The interior angles of a polygon with \( n \) sides, are in an A.P. with common difference 6°. If the largest interior angle of the polygon is 219°, then \( n \) is equal to:

• A. 20
• B. 18
• C. 25
• D. 15

Hint:

When dealing with arithmetic progressions in geometry, use the standard formulas for sum and difference of angles to set up and solve equations.

Answer 1

The Correct Option is A

Step 1: Define the Given Information

We are given that the interior angles of a polygon are in arithmetic progression (A.P.) with a common difference of 6° and the largest angle is 219°.
The sum of the interior angles of an \( n \)-sided polygon is given by: \[ \frac{n}{2} \left( 2a + (n-1) \times 6 \right) = (n-2) \times 180 \] where \( a \) is the first angle. Simplifying: \[ an + 3n^2 - 3n = (n-2) \times 180 \]

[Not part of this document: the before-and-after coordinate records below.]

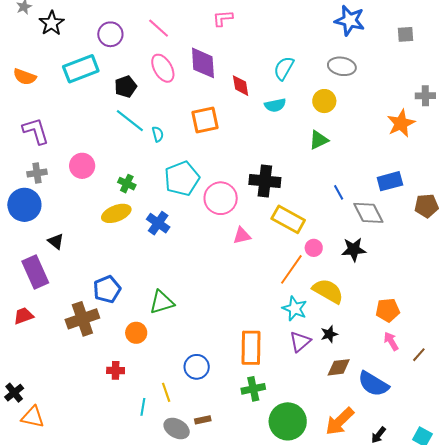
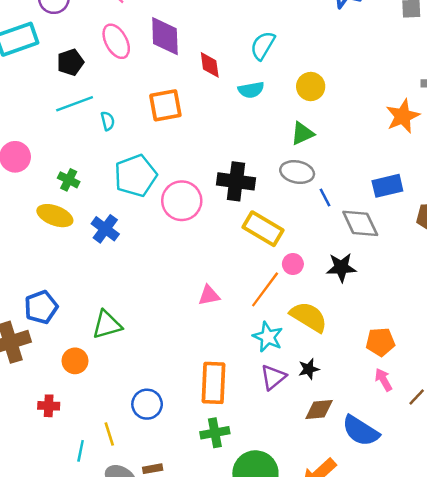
gray ellipse: (342, 66) -> (297, 172), moved
cyan line: (130, 121) -> (75, 104), turned -60
yellow ellipse: (116, 213) -> (55, 216), turned 40
pink triangle: (242, 236) -> (209, 295), moved

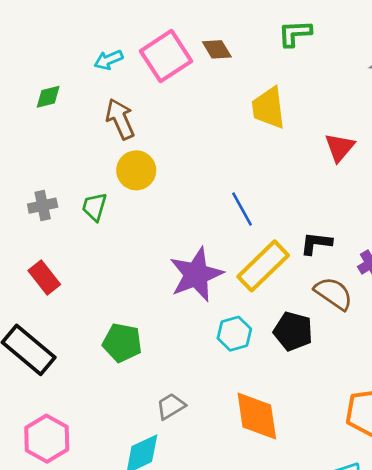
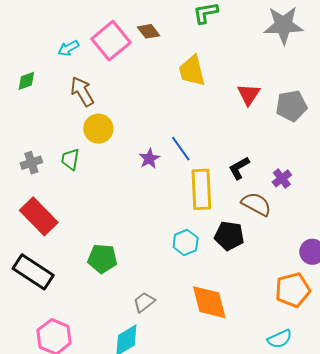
black L-shape: (316, 243) -> (239, 168), turned -30
yellow rectangle: (263, 266) -> (201, 189), turned -42
purple star: (196, 275) -> (149, 159), moved, size x0.5
red rectangle: (44, 277) -> (39, 216), size x1.5

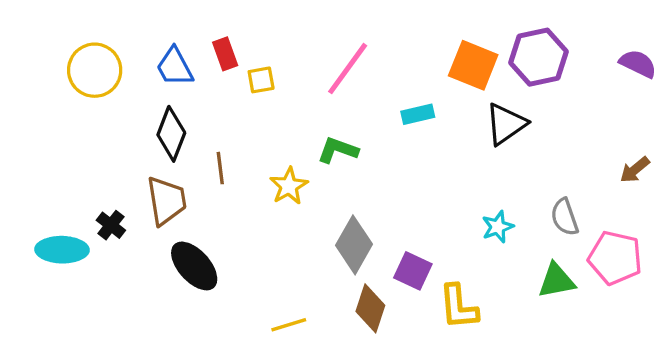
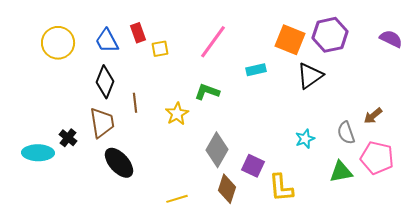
brown arrow: (635, 170) -> (373, 116), moved

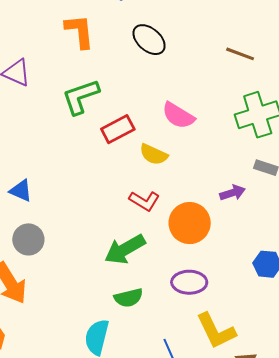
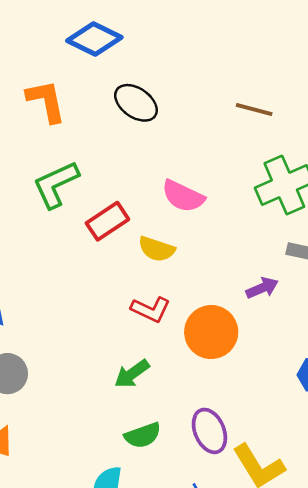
green arrow: (125, 249) -> (132, 374), size x0.7
purple ellipse: (189, 282) -> (209, 431), moved, turned 72

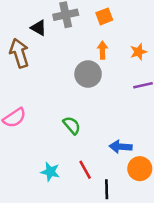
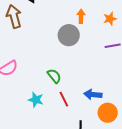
red line: (85, 170) -> (64, 99), moved
cyan star: (50, 172) -> (36, 100), moved

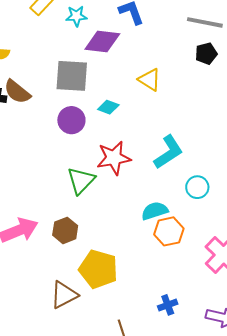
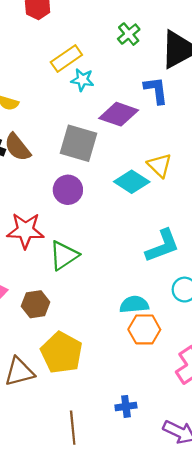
cyan star: (76, 16) -> (82, 80), moved
cyan diamond: (108, 107) -> (132, 182), moved, size x1.5
red star: (114, 158) -> (25, 231), moved

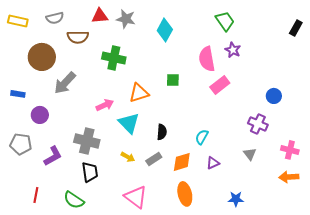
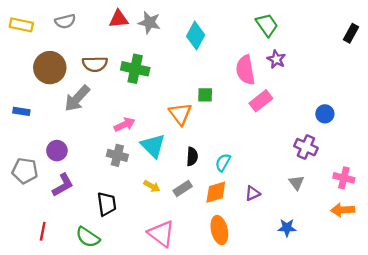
brown semicircle: (78, 37) -> (95, 64), moved
orange triangle: (139, 93) -> (180, 114), moved, turned -50
purple circle: (40, 115) -> (57, 151), moved
cyan semicircle: (202, 137) -> (223, 162), moved
gray cross: (87, 141) -> (117, 155), moved, size x0.7
blue star: (236, 199) -> (287, 228), moved

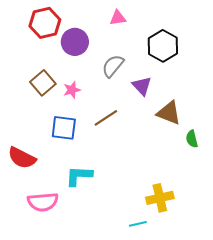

Step 2: Apply the Condition for the Largest Angle

We are also given that the largest interior angle is 219°, which gives the equation: \[ a + (n-1) \times 6 = 219 \] Simplifying this equation: \[ a = 225 - 6n \]

Step 3: Substitute into the Sum Equation

Now, substitute the value of \( a = 225 - 6n \) into the sum equation: \[ (225 - 6n) + 3n^2 - 3n = (n-2) \times 180 \] Simplifying and solving this quadratic equation, we get: \[ n = 20 \]

Final Answer: \( n = 20 \)